Segment Start: Given text

[spark] branch branch-3.5 updated: [SPARK-44867][CONNECT][DOCS] Refactor Spark Connect Docs to incorporate Scala setup

hvanhovell Mon, 28 Aug 2023 07:38:55 -0700

This is an automated email from the ASF dual-hosted git repository.

hvanhovell pushed a commit to branch branch-3.5
in repository https://gitbox.apache.org/repos/asf/spark.git



The following commit(s) were added to refs/heads/branch-3.5 by this push:
     new 12964c26a45 [SPARK-44867][CONNECT][DOCS] Refactor Spark Connect Docs 
to incorporate Scala setup
12964c26a45 is described below

commit 12964c26a4511bc21005885e21ef572a69dde7c2
Author: vicennial <[email protected]>
AuthorDate: Mon Aug 28 16:38:25 2023 +0200

    [SPARK-44867][CONNECT][DOCS] Refactor Spark Connect Docs to incorporate 
Scala setup
    
    ### What changes were proposed in this pull request?
    
    This PR refactors the Spark Connect overview docs to include an Interactive 
(shell/REPL) section and a Standalone application section as well as 
incorporates new Scala documentation into each of these sections.
    
    ### Why are the changes needed?
    
    Currently, there isn't much Scala-relevant documentation available to set 
up the Scala shell/project/application.
    
    ### Does this PR introduce _any_ user-facing change?
    
    Yes, the documentation for the Spark Connect 
[overview](https://spark.apache.org/docs/latest/spark-connect-overview.html) 
page is updated.
    
    ### How was this patch tested?
    
    Manually generating the docs locally.
    
    Closes #42556 from vicennial/sparkConnectDocs.
    
    Authored-by: vicennial <[email protected]>
    Signed-off-by: Herman van Hovell <[email protected]>
    (cherry picked from commit d95e8f3c65e5ae0bf39c0ccc477b7b0910513066)
    Signed-off-by: Herman van Hovell <[email protected]>
---
 docs/spark-connect-overview.md | 204 ++++++++++++++++++++++++++++++++++-------
 1 file changed, 170 insertions(+), 34 deletions(-)

diff --git a/docs/spark-connect-overview.md b/docs/spark-connect-overview.md
index 1e1464cfba0..0673763f03b 100644
--- a/docs/spark-connect-overview.md
+++ b/docs/spark-connect-overview.md
@@ -113,14 +113,15 @@ Now Spark server is running and ready to accept Spark 
Connect sessions from clie
 applications. In the next section we will walk through how to use Spark Connect
 when writing client applications.

Segment End: Given text
Segment Start: Records provided

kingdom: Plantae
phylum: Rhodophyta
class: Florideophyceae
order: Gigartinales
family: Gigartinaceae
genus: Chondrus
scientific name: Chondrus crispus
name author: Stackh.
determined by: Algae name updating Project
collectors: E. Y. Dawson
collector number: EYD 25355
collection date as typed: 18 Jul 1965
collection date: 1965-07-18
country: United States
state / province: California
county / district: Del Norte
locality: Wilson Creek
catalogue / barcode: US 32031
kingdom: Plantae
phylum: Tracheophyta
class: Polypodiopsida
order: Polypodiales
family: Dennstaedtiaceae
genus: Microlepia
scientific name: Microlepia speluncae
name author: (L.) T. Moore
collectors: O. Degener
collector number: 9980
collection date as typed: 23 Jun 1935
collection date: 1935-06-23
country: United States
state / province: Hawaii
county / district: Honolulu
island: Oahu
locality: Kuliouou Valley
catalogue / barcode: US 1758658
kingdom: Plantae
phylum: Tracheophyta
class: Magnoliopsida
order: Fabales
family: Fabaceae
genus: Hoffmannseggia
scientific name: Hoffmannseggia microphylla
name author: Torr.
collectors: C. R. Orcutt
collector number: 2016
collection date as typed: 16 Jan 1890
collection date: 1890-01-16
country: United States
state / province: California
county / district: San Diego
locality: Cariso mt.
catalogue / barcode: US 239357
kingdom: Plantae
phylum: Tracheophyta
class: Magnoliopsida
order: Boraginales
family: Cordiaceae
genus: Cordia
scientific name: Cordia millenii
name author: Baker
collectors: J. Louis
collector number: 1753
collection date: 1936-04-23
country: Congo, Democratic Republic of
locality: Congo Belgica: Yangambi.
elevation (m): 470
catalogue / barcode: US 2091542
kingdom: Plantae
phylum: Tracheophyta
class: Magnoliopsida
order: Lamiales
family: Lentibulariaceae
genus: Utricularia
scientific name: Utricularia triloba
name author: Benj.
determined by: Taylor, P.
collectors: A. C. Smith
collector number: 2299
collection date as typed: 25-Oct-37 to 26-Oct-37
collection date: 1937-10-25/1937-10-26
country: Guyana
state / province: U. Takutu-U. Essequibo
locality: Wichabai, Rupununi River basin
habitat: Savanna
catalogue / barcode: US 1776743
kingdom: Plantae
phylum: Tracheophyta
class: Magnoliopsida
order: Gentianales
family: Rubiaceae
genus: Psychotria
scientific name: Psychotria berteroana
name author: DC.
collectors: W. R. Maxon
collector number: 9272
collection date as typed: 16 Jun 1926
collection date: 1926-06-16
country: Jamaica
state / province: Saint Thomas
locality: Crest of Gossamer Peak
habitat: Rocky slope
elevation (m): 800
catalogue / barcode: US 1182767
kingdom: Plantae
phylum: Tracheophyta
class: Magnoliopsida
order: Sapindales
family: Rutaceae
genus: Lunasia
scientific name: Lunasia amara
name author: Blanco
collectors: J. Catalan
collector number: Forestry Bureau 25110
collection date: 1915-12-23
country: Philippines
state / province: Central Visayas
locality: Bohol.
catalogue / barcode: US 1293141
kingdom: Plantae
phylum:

Segment End: Records provided

__What you have to do__: Quote, word for word, the stretch of the commit email from "Yes, the documentation" through "the docs locally.".

__Task result__:
Yes, the documentation for the Spark Connect 
[overview](https://spark.apache.org/docs/latest/spark-connect-overview.html) 
page is updated.
    
    ### How was this patch tested?
    
    Manually generating the docs locally.